Esse o primeiro diferencial: tornar a segurança alimentar não um gesto de caridade, como tem sido ao longo da história, mas um dever. A partir daí, muda por completo a índole desse serviço. No Brasil, a mudança impôs políticas públicas criativas, que, no primeiro instante, geraram as transferências de renda, as bolsas.

Simultaneamente, mas com efeitos mais demorados, foram deflagradas ações educativas, que consistiram em colocar nas escolas todas as crianças, mesmo sem ainda oferecer ensino de primeira qualidade. Esse o estágio em que estamos, sabendo que é preciso avançar, já que o tema não possibilita recuo.

São medidas que, uma vez acionadas, tornam-se irreversíveis — e independem de quem está no governo. De tal modo foram saudadas pela população que nenhum governante, de qualquer partido, poderá suprimi-las, sem ocasionar uma convulsão social. Fome, por sinal, não tem ideologia. É um obstáculo à vida e, como tal, precisa ser permanentemente combatida.

Por fim, as medidas de longo prazo, postas em prática juntamente com as demais: obras de infraestrutura, saneamento básico, políticas de crédito, investimento em saúde pública e segurança, além de ações específicas na melhoria da qualidade do ensino, que implica aprimoramento da qualificação dos professores e da estrutura física da rede escolar. Sem bons professores e boas escolas, não há educação digna desse nome — e sem ela não se supera o estágio da pobreza.

Resumo da ópera: é preciso não apenas dar o peixe, mas ensinar a pescar, o que significa não apenas manter vivos e alimentados os que vivem na pobreza, mas dar-lhes condições de competitividade profissional e autoestima, que permitam que se mantenham por conta própria, passando de párias a gente.

É, em suma, um projeto político que pode durar três, quatro gerações para cumprir o seu ciclo. Mas o que é isso diante dos muitos séculos em que o desafio, mesmo inadiável, foi simplesmente varrido para baixo do tapete? O Brasil ainda tem muito a fazer nessa matéria, mas já deu os passos iniciais. E o mundo dito civilizado, que ainda hesita em reconhecer a realidade desse drama?

Basta confrontar o orçamento da FAO para o biênio 2012-2013: US$ 1 bilhão.
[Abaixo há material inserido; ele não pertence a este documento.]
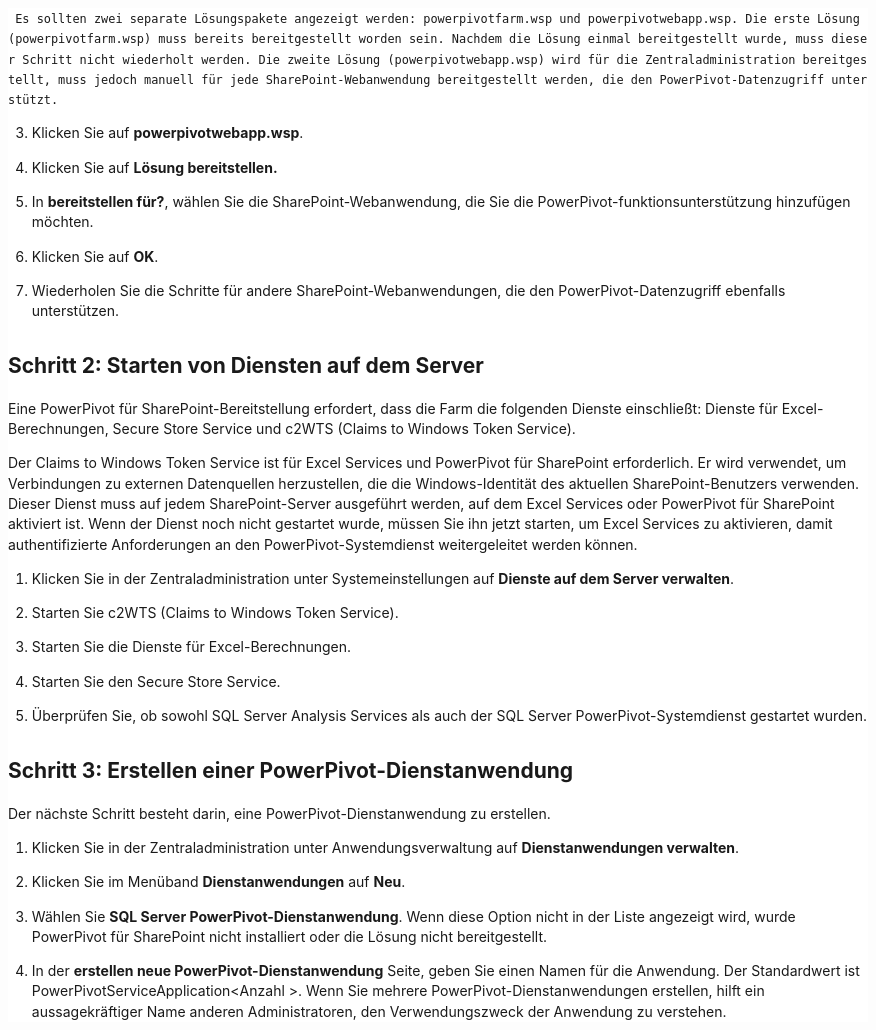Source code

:      Es sollten zwei separate Lösungspakete angezeigt werden: powerpivotfarm.wsp und powerpivotwebapp.wsp. Die erste Lösung (powerpivotfarm.wsp) muss bereits bereitgestellt worden sein. Nachdem die Lösung einmal bereitgestellt wurde, muss dieser Schritt nicht wiederholt werden. Die zweite Lösung (powerpivotwebapp.wsp) wird für die Zentraladministration bereitgestellt, muss jedoch manuell für jede SharePoint-Webanwendung bereitgestellt werden, die den PowerPivot-Datenzugriff unterstützt.  
  
3.  Klicken Sie auf **powerpivotwebapp.wsp**.  
  
4.  Klicken Sie auf **Lösung bereitstellen.**  
  
5.  In **bereitstellen für?**, wählen Sie die SharePoint-Webanwendung, die Sie die PowerPivot-funktionsunterstützung hinzufügen möchten.  
  
6.  Klicken Sie auf **OK**.  
  
7.  Wiederholen Sie die Schritte für andere SharePoint-Webanwendungen, die den PowerPivot-Datenzugriff ebenfalls unterstützen.  
  
##  <a name="Geneva"></a> Schritt 2: Starten von Diensten auf dem Server  
 Eine PowerPivot für SharePoint-Bereitstellung erfordert, dass die Farm die folgenden Dienste einschließt: Dienste für Excel-Berechnungen, Secure Store Service und c2WTS (Claims to Windows Token Service).  
  
 Der Claims to Windows Token Service ist für Excel Services und PowerPivot für SharePoint erforderlich. Er wird verwendet, um Verbindungen zu externen Datenquellen herzustellen, die die Windows-Identität des aktuellen SharePoint-Benutzers verwenden. Dieser Dienst muss auf jedem SharePoint-Server ausgeführt werden, auf dem Excel Services oder PowerPivot für SharePoint aktiviert ist. Wenn der Dienst noch nicht gestartet wurde, müssen Sie ihn jetzt starten, um Excel Services zu aktivieren, damit authentifizierte Anforderungen an den PowerPivot-Systemdienst weitergeleitet werden können.  
  
1.  Klicken Sie in der Zentraladministration unter Systemeinstellungen auf **Dienste auf dem Server verwalten**.  
  
2.  Starten Sie c2WTS (Claims to Windows Token Service).  
  
3.  Starten Sie die Dienste für Excel-Berechnungen.  
  
4.  Starten Sie den Secure Store Service.  
  
5.  Überprüfen Sie, ob sowohl SQL Server Analysis Services als auch der SQL Server PowerPivot-Systemdienst gestartet wurden.  
  
##  <a name="createapp"></a> Schritt 3: Erstellen einer PowerPivot-Dienstanwendung  
 Der nächste Schritt besteht darin, eine PowerPivot-Dienstanwendung zu erstellen.  
  
1.  Klicken Sie in der Zentraladministration unter Anwendungsverwaltung auf **Dienstanwendungen verwalten**.  
  
2.  Klicken Sie im Menüband **Dienstanwendungen** auf **Neu**.  
  
3.  Wählen Sie **SQL Server PowerPivot-Dienstanwendung**. Wenn diese Option nicht in der Liste angezeigt wird, wurde PowerPivot für SharePoint nicht installiert oder die Lösung nicht bereitgestellt.  
  
4.  In der **erstellen neue PowerPivot-Dienstanwendung** Seite, geben Sie einen Namen für die Anwendung. Der Standardwert ist PowerPivotServiceApplication\<Anzahl >. Wenn Sie mehrere PowerPivot-Dienstanwendungen erstellen, hilft ein aussagekräftiger Name anderen Administratoren, den Verwendungszweck der Anwendung zu verstehen.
Considerando-se que, segundo a mesma FAO, mais de 1 bilhão de pessoas passam fome no mundo, isso significa um dólar por faminto ao longo desse período. E o que é isso diante dos megaorçamentos militares e da ajuda trilionária aos bancos em face da crise financeira de 2008? Indica apenas que os países ricos não despertaram ainda para o óbvio: que a paz jamais será conquistada num mundo em que se morre de fome.